STATED TASK — Can you copy out every line of text from the records below, character for character, and leave the pictures out?
>> begin
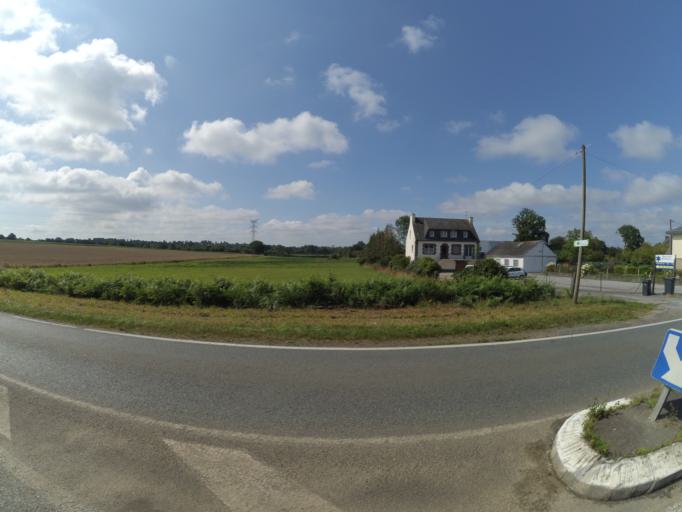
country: FR
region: Brittany
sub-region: Departement du Finistere
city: Rosporden
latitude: 47.9509
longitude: -3.7828
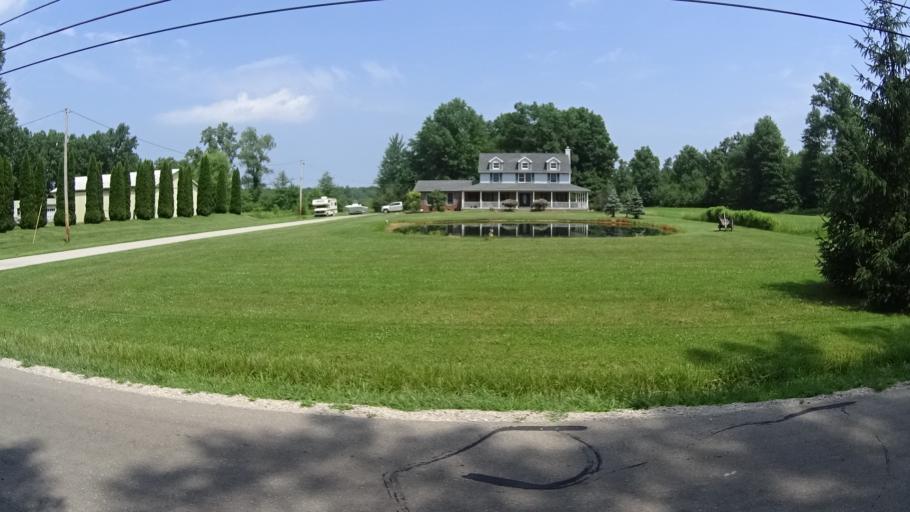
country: US
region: Ohio
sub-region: Lorain County
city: Vermilion
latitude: 41.3865
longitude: -82.3928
>> end
FULL RESPONSE —
country: FR
region: Brittany
sub-region: Departement du Finistere
city: Rosporden
latitude: 47.9509
longitude: -3.7828
country: US
region: Ohio
sub-region: Lorain County
city: Vermilion
latitude: 41.3865
longitude: -82.3928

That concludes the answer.